Conclusion: Cagiva Raptor 1000 – 1st place

Raptors are vicious creatures, so it’s hardly surprising that the brand new Cagiva doze off their seasoned opponents. The Italian two-wheeler manufacturer, which is on the rise, manages to give the Suzuki TL 1000 engine an appropriate chassis. A two-wheeler is created promptly, as it could hardly be more moody: strong, agile, track-stable, well made and a cult design. It’s just a shame that the Raptor fits smaller people. Still: Congratulations, Cagiva.
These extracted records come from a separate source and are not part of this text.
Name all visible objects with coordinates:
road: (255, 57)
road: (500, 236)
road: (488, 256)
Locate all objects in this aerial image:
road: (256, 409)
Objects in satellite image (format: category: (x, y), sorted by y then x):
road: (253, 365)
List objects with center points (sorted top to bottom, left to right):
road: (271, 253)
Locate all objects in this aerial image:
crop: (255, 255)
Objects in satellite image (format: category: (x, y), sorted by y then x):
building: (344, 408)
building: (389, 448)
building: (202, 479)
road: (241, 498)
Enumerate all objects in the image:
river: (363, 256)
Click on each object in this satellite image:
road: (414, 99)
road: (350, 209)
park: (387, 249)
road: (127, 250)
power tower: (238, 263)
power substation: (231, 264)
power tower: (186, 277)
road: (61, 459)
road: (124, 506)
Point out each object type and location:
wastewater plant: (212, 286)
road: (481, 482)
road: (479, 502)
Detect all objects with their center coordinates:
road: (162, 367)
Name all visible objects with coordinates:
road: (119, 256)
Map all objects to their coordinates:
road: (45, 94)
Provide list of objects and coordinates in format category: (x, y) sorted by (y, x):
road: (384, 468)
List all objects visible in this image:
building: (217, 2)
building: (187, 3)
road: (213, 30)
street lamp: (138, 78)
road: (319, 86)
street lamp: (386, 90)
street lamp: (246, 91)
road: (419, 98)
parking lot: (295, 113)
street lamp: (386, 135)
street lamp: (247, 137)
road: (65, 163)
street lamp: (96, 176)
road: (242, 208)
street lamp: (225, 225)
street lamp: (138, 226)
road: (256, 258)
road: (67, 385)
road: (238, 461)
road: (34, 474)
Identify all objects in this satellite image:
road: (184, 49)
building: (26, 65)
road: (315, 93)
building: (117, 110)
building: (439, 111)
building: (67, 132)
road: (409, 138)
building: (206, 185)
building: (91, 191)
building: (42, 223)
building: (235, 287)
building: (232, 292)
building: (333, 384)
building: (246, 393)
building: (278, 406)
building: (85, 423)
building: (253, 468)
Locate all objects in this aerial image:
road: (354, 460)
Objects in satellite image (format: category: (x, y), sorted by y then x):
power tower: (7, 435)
Conclusion: Ducati Monster – 3rd place

Even the most beautiful things get old. This applies to Cologne Cathedral as well as to Ducati’s cult monster. The Bolognese have successfully given their naked bike a facelift. The motor more powerful, the brakes more snappy, the fork more sensitive, the seating position more relaxed ?? Bad luck, actually, that everything is a little better with the opponents than the monsters. But dark sources already rumor one on a 996 basis…

Conclusion: Triumph Speed ​​Triple – 2nd place

The Triumph Speed ​​Triple embodies the British personality with a proudly swollen chest. The Hinckley sound machine “only” achieved second place on points, but it is the first choice, especially for tall drivers. Sporty, crisp, direct and strong, it was not for nothing that MOTORRAD readers voted it “Motorcycle of the Year” among the all-rounders. On top of that, the Speed ​​Triple also looks good, so little to be desired.